▸ **Work item**: Can you duplicate the text of every item below line for line, keeping each character unchanged?

(Data for processing Opens)

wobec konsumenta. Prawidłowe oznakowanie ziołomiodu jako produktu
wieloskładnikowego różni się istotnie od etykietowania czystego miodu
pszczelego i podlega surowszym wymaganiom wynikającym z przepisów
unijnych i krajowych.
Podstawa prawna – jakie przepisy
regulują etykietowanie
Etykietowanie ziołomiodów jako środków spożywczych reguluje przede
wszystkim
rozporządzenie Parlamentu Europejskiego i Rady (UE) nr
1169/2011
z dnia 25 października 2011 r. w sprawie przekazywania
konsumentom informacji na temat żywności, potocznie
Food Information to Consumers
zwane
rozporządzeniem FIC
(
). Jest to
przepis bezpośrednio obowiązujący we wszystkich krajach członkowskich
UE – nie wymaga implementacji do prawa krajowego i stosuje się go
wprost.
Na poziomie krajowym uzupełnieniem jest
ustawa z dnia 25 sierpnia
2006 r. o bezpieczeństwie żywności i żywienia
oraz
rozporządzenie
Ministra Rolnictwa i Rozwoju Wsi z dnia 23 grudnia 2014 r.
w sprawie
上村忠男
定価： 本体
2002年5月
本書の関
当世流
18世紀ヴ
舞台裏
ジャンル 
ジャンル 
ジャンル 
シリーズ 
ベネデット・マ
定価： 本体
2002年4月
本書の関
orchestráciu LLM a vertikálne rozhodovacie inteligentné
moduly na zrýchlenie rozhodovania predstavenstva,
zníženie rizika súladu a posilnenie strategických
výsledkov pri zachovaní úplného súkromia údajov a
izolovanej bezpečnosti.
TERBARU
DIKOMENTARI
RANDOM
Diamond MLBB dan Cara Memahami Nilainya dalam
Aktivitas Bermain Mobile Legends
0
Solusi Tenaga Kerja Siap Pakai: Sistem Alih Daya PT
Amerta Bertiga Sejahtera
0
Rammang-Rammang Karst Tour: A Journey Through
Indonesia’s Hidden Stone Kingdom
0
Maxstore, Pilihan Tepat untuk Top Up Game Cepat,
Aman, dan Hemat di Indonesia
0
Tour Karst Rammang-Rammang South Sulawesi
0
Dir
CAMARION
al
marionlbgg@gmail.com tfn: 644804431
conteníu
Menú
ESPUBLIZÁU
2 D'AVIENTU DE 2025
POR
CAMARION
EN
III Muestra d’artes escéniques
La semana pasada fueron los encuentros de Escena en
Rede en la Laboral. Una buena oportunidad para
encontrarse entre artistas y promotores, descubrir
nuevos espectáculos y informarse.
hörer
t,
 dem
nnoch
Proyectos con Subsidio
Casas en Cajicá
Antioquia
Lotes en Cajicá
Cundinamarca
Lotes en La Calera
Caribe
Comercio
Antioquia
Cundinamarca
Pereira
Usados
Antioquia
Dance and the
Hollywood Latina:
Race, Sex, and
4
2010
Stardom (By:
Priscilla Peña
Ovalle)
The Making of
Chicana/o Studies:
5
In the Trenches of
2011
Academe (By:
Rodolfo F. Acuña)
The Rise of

(Data for processing Closes)

▸ **Answer to this exercise**:
wobec konsumenta. Prawidłowe oznakowanie ziołomiodu jako produktu
wieloskładnikowego różni się istotnie od etykietowania czystego miodu
pszczelego i podlega surowszym wymaganiom wynikającym z przepisów
unijnych i krajowych.
Podstawa prawna – jakie przepisy
regulują etykietowanie
Etykietowanie ziołomiodów jako środków spożywczych reguluje przede
wszystkim
rozporządzenie Parlamentu Europejskiego i Rady (UE) nr
1169/2011
z dnia 25 października 2011 r. w sprawie przekazywania
konsumentom informacji na temat żywności, potocznie
Food Information to Consumers
zwane
rozporządzeniem FIC
(
). Jest to
przepis bezpośrednio obowiązujący we wszystkich krajach członkowskich
UE – nie wymaga implementacji do prawa krajowego i stosuje się go
wprost.
Na poziomie krajowym uzupełnieniem jest
ustawa z dnia 25 sierpnia
2006 r. o bezpieczeństwie żywności i żywienia
oraz
rozporządzenie
Ministra Rolnictwa i Rozwoju Wsi z dnia 23 grudnia 2014 r.
w sprawie
上村忠男
定価： 本体
2002年5月
本書の関
当世流
18世紀ヴ
舞台裏
ジャンル 
ジャンル 
ジャンル 
シリーズ 
ベネデット・マ
定価： 本体
2002年4月
本書の関
orchestráciu LLM a vertikálne rozhodovacie inteligentné
moduly na zrýchlenie rozhodovania predstavenstva,
zníženie rizika súladu a posilnenie strategických
výsledkov pri zachovaní úplného súkromia údajov a
izolovanej bezpečnosti.
TERBARU
DIKOMENTARI
RANDOM
Diamond MLBB dan Cara Memahami Nilainya dalam
Aktivitas Bermain Mobile Legends
0
Solusi Tenaga Kerja Siap Pakai: Sistem Alih Daya PT
Amerta Bertiga Sejahtera
0
Rammang-Rammang Karst Tour: A Journey Through
Indonesia’s Hidden Stone Kingdom
0
Maxstore, Pilihan Tepat untuk Top Up Game Cepat,
Aman, dan Hemat di Indonesia
0
Tour Karst Rammang-Rammang South Sulawesi
0
Dir
CAMARION
al
marionlbgg@gmail.com tfn: 644804431
conteníu
Menú
ESPUBLIZÁU
2 D'AVIENTU DE 2025
POR
CAMARION
EN
III Muestra d’artes escéniques
La semana pasada fueron los encuentros de Escena en
Rede en la Laboral. Una buena oportunidad para
encontrarse entre artistas y promotores, descubrir
nuevos espectáculos y informarse.
hörer
t,
 dem
nnoch
Proyectos con Subsidio
Casas en Cajicá
Antioquia
Lotes en Cajicá
Cundinamarca
Lotes en La Calera
Caribe
Comercio
Antioquia
Cundinamarca
Pereira
Usados
Antioquia
Dance and the
Hollywood Latina:
Race, Sex, and
4
2010
Stardom (By:
Priscilla Peña
Ovalle)
The Making of
Chicana/o Studies:
5
In the Trenches of
2011
Academe (By:
Rodolfo F. Acuña)
The Rise of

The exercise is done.